◆ Given data
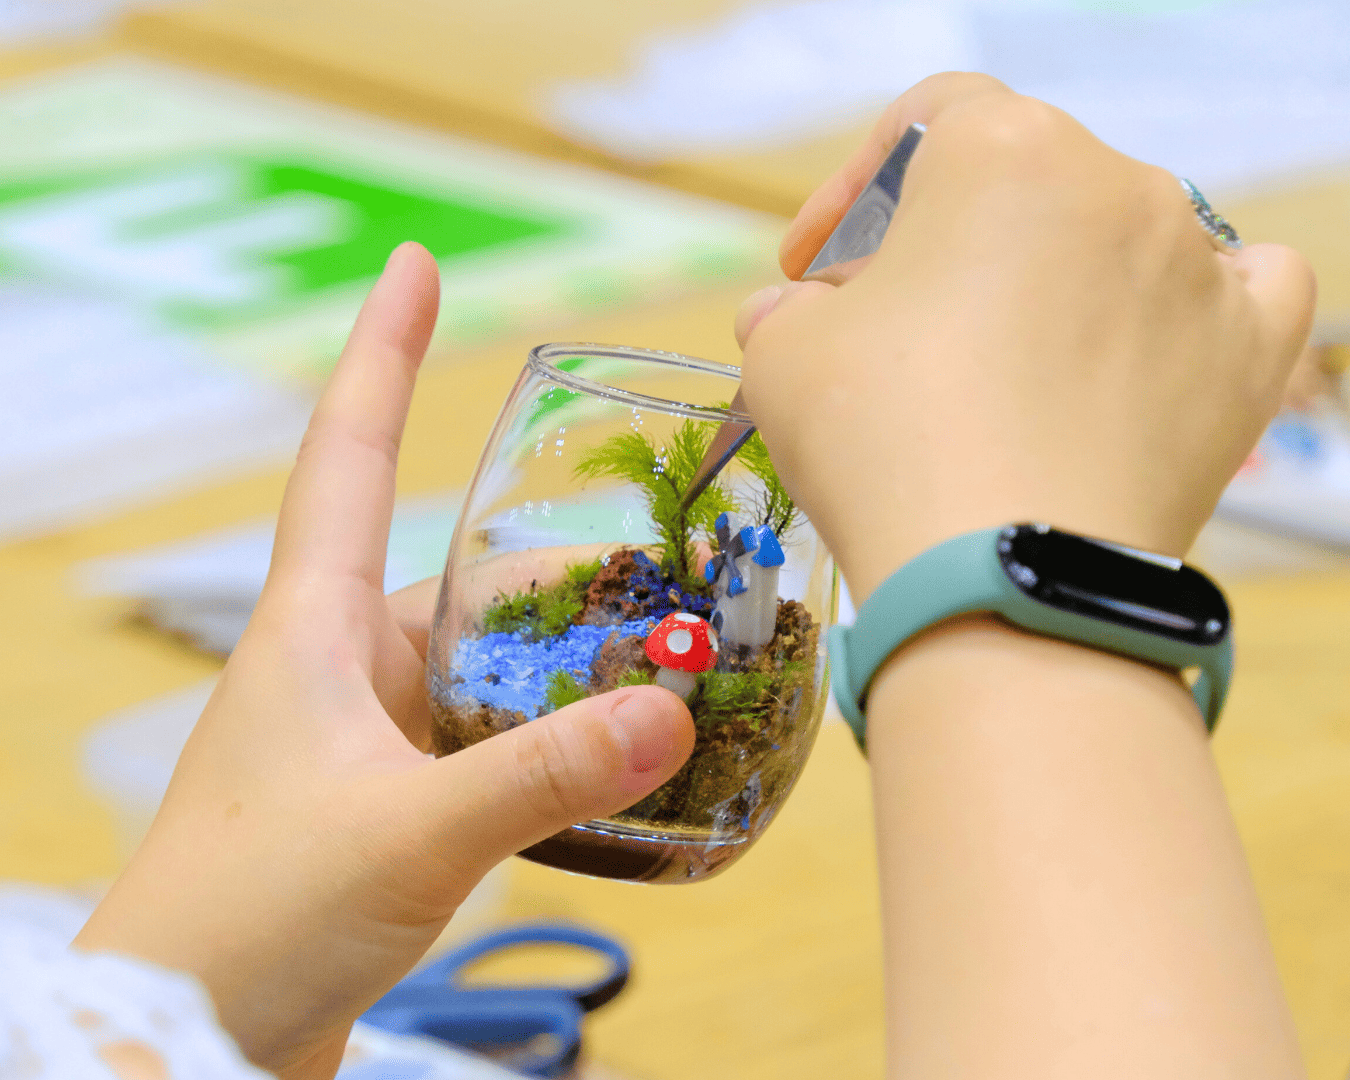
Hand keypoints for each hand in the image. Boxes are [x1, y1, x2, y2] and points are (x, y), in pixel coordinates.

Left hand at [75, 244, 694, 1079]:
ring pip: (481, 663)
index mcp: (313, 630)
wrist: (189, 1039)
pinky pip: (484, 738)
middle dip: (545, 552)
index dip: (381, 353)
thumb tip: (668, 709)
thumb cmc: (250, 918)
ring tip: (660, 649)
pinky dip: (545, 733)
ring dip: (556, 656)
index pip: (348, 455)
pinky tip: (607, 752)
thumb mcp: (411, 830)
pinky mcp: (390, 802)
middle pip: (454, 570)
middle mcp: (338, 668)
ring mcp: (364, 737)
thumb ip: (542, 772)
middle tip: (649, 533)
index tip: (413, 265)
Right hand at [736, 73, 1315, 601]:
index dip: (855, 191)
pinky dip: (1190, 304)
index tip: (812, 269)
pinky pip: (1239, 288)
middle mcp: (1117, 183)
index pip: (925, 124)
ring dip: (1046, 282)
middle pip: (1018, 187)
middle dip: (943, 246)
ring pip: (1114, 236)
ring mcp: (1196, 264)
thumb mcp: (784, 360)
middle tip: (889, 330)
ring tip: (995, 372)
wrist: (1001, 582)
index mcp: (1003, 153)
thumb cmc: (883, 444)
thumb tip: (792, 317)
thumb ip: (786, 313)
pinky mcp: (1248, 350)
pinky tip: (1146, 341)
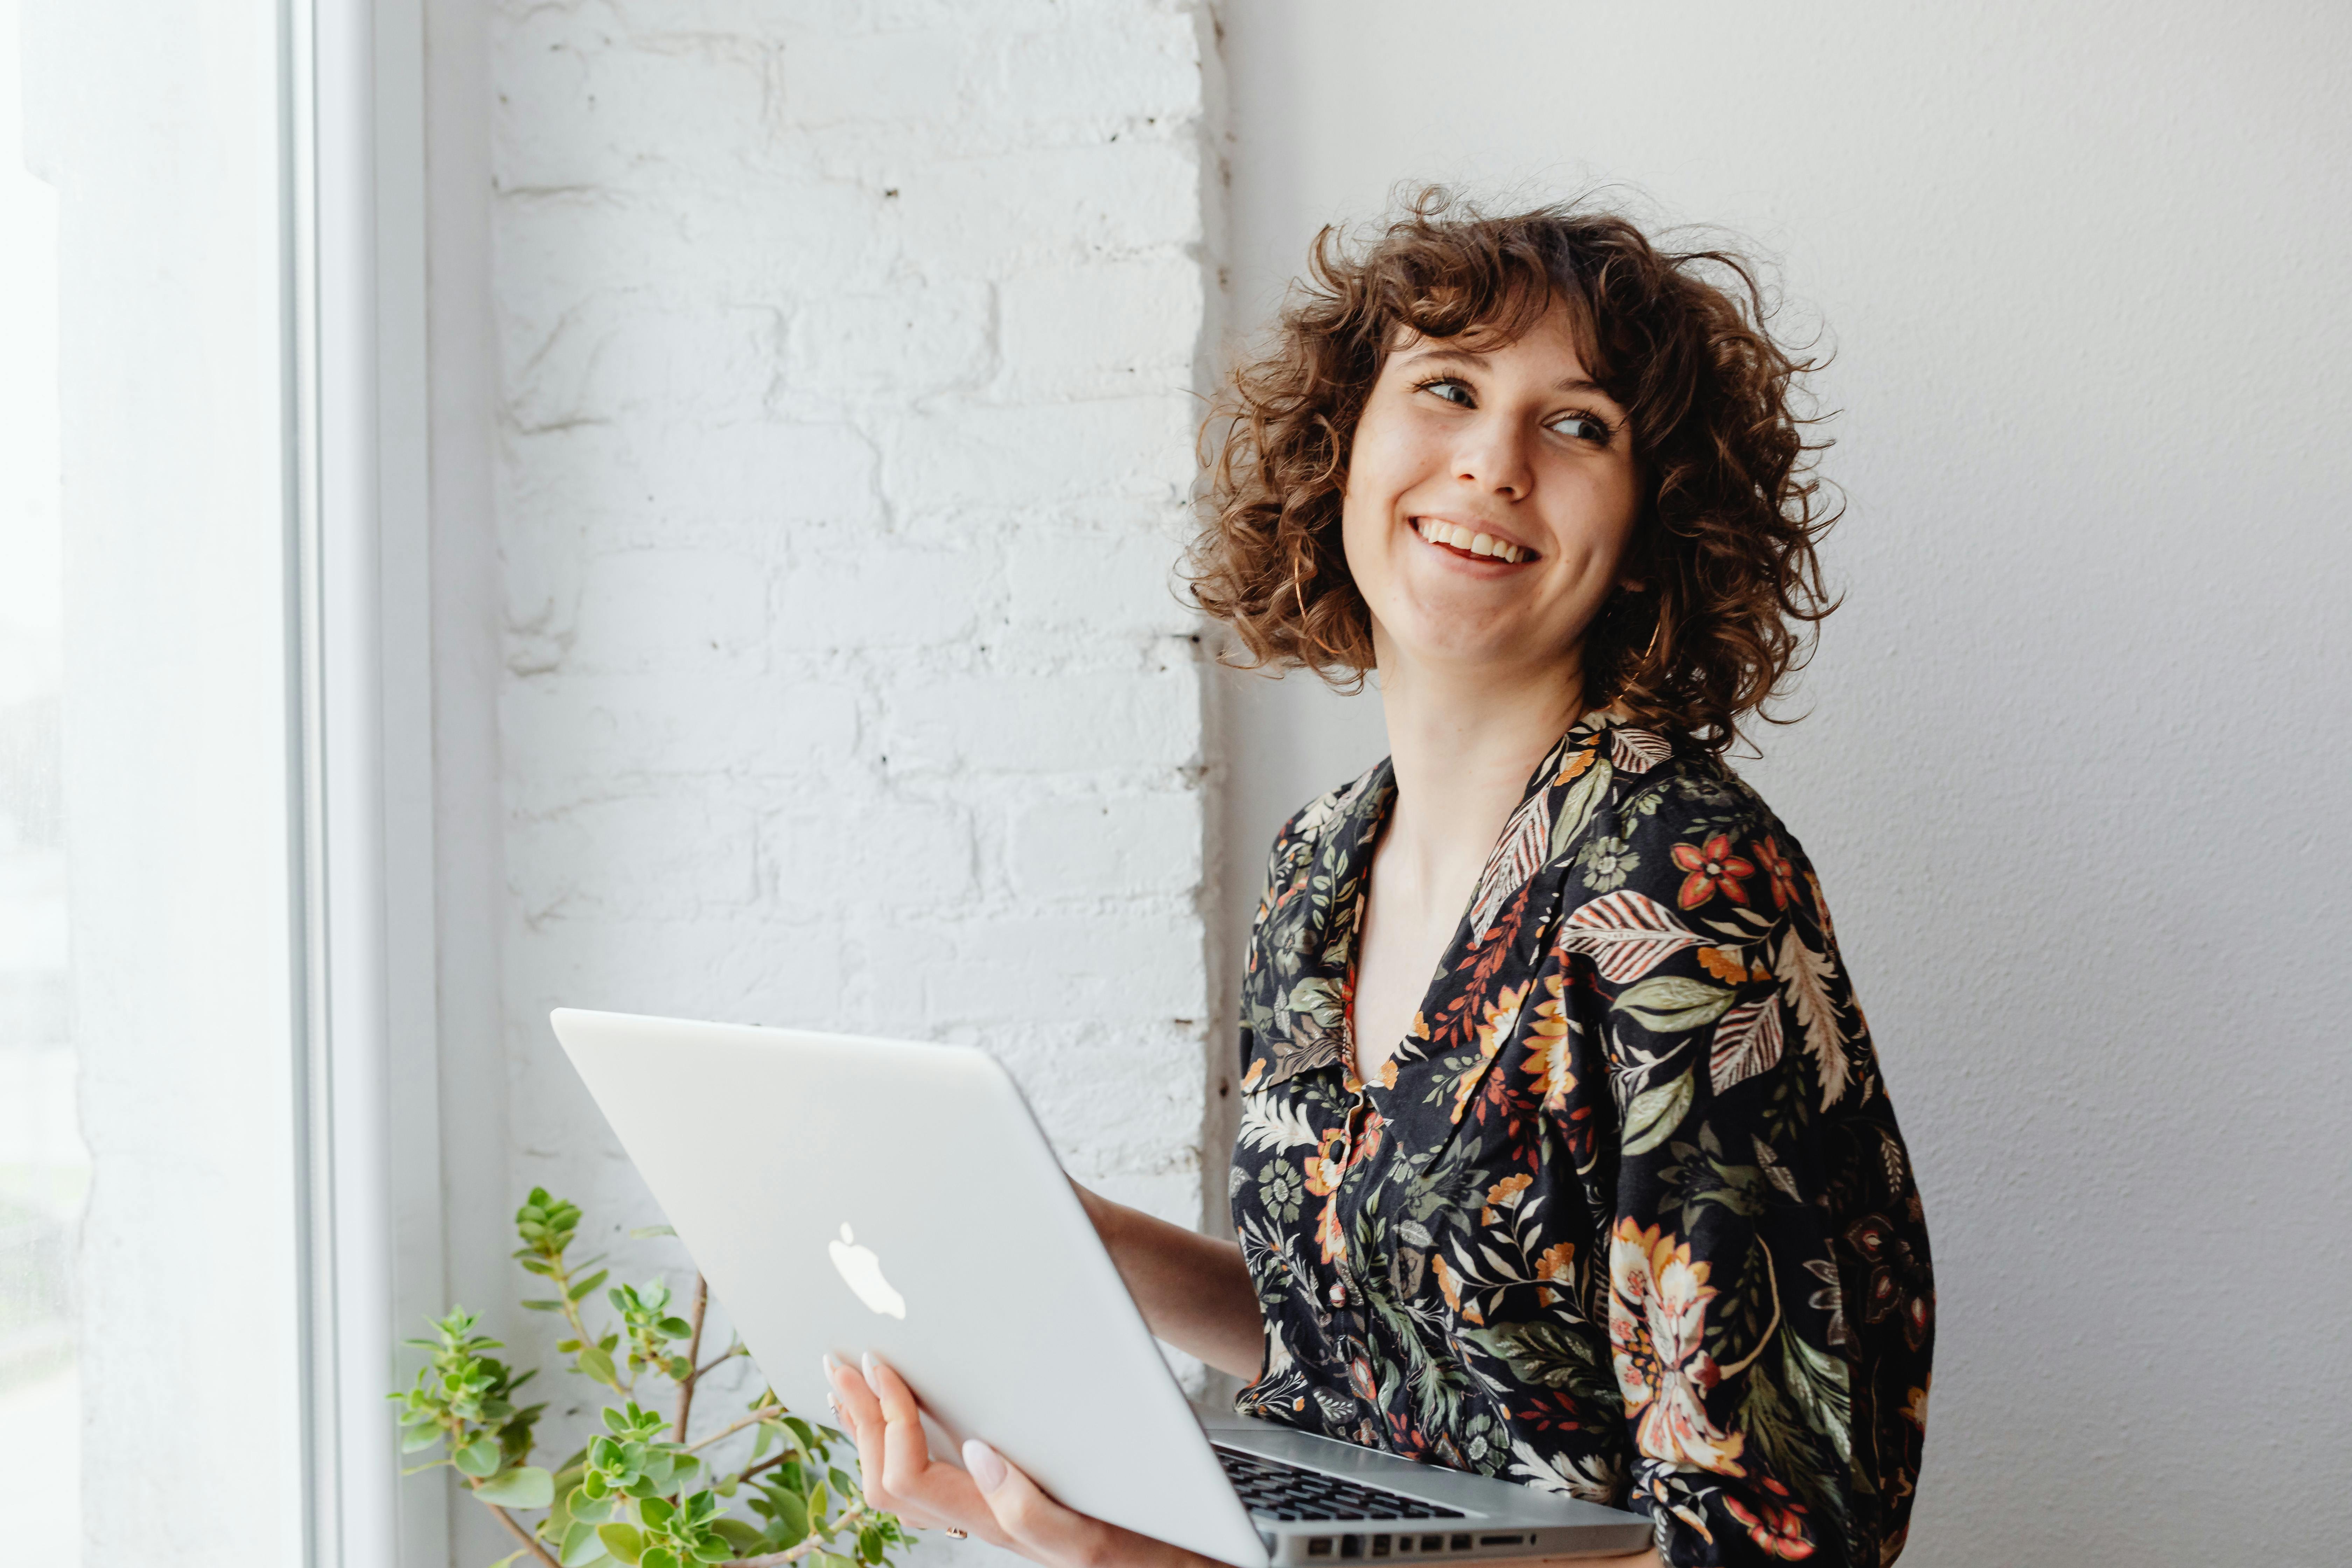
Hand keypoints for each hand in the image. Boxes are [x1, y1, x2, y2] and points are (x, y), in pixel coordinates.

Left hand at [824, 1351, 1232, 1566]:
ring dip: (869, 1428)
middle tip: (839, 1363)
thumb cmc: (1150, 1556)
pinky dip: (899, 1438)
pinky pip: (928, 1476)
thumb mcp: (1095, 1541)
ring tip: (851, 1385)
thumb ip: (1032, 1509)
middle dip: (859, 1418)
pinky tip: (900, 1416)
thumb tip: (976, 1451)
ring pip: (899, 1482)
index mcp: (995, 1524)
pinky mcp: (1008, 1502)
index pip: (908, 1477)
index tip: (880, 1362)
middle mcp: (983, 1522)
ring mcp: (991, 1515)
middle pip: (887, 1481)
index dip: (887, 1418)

◆ Assignment
Produce a word-for-word copy of everything above from the line holding "middle pip: (454, 570)" down to the line holding "ring pip: (1114, 236)", with both of those lines kept.

◆ Result
middle pip: (454, 570)
middle mcp: (338, 668)
ring mcp: (364, 737)
thumb ip: (542, 772)
middle tip: (649, 533)
index tip: (413, 265)
Right hand at [736, 73, 1315, 601]:
index dip: (855, 191)
pinky dip: (1190, 304)
index tip: (812, 269)
pinky pip: (1239, 288)
middle mcp: (1117, 183)
index pip: (925, 124)
ring dip: (1046, 282)
middle pip: (1018, 187)
middle dip: (943, 246)
ring pip: (1114, 236)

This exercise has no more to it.